When my daughter was in college, she received the diagnosis we had been dreading – bi polar disorder. But thanks to good, early, effective treatment, she’s not just surviving, but thriving.
I’m Debra from Arlee, MT. I’m a board member of NAMI Missoula, part of America’s largest grassroots mental health organization, the National Alliance on Mental Illness.
In 1999, almost 18 years ago, my husband discontinued his treatment for bipolar disorder. Within weeks, during a manic episode, and despite all our efforts to get him help, he drove his car into the wilderness and simply vanished. He remains a missing person to this day.

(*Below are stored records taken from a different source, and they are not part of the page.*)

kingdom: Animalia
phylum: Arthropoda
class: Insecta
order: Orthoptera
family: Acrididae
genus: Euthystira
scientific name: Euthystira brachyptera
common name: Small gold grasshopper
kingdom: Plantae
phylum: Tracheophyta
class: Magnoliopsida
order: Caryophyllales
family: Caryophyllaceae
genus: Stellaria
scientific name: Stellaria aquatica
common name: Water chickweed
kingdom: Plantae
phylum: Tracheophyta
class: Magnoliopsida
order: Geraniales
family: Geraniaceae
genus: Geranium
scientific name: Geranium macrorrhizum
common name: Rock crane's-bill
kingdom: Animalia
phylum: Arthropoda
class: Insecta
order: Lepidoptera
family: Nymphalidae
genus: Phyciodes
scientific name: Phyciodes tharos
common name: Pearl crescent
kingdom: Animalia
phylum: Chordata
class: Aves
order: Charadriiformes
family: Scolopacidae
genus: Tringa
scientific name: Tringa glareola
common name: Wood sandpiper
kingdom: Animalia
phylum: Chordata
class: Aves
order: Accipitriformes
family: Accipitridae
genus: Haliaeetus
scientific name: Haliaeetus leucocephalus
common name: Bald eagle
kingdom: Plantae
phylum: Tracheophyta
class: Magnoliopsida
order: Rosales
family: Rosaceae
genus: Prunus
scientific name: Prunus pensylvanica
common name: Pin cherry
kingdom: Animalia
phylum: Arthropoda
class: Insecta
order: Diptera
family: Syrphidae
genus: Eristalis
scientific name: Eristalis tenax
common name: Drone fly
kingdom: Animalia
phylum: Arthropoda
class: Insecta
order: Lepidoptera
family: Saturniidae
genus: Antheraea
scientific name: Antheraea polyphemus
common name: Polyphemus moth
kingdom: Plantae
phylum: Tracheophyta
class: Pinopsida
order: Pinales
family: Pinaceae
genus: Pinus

Our daughter was seven years old at that time, and she was severely traumatized by the event. She was treated for PTSD and then for major depression. While she was in college, she received the diagnosis we had been dreading—bipolar disorder. But thanks to good, early, effective treatment, she’s not just surviving, but thriving. She graduated from university in 2014 with two bachelor’s degrees and high honors. Now, she’s back in college completing pre-med courses and planning to enter medical school in 2018. Her stepfather and I are so proud of her!
As a veteran, I receive healthcare via Tricare and the VA, so I was able to obtain excellent coverage for her during the first years of her illness. The ACA, however, did not provide the extension of coverage to 26-year-old dependents for those with military insurance, so she was on her own at 21. She initially got coverage through the health insurance exchange, and then through Medicaid when Montana enacted Medicaid expansion.
Without her current access to healthcare, I worry that her bright future will turn much darker. Please work to maintain access to affordable healthcare for my daughter, and for so many of our citizens in similar circumstances.